Your instructions — Set down exactly the lines from the one containing "ABD ile Taliban, 2018" through the end of the records below, both included, and nothing else.

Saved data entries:
____________________

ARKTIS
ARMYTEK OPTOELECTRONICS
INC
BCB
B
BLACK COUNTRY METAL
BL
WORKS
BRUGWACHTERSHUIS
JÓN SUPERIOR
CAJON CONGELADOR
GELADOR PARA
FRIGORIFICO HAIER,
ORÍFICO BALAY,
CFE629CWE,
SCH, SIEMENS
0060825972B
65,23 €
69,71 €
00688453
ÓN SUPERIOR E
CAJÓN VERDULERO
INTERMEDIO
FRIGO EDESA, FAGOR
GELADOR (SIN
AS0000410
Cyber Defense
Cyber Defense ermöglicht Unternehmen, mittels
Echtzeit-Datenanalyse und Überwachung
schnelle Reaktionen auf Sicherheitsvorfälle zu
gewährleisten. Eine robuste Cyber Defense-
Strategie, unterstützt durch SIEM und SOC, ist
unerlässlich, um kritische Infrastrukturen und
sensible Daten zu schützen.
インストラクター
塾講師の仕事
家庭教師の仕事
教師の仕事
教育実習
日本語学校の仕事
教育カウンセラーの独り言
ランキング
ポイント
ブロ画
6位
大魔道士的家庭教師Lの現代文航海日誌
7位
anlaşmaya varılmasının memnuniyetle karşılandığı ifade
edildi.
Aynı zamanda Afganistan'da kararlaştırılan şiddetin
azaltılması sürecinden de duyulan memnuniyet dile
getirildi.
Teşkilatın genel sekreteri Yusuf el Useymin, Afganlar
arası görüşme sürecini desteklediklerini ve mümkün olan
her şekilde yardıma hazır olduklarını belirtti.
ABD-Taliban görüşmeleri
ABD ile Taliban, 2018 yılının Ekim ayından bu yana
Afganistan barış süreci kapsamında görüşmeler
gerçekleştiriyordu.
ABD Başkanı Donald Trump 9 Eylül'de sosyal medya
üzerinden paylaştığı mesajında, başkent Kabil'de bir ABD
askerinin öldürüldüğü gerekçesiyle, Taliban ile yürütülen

____________________

Your response —
ABD ile Taliban, 2018 yılının Ekim ayından bu yana
Afganistan barış süreci kapsamında görüşmeler
gerçekleştiriyordu.
ABD Başkanı Donald Trump 9 Eylül'de sosyal medya
üzerinden paylaştığı mesajında, başkent Kabil'de bir ABD
askerinin öldürüldüğü gerekçesiyle, Taliban ile yürütülen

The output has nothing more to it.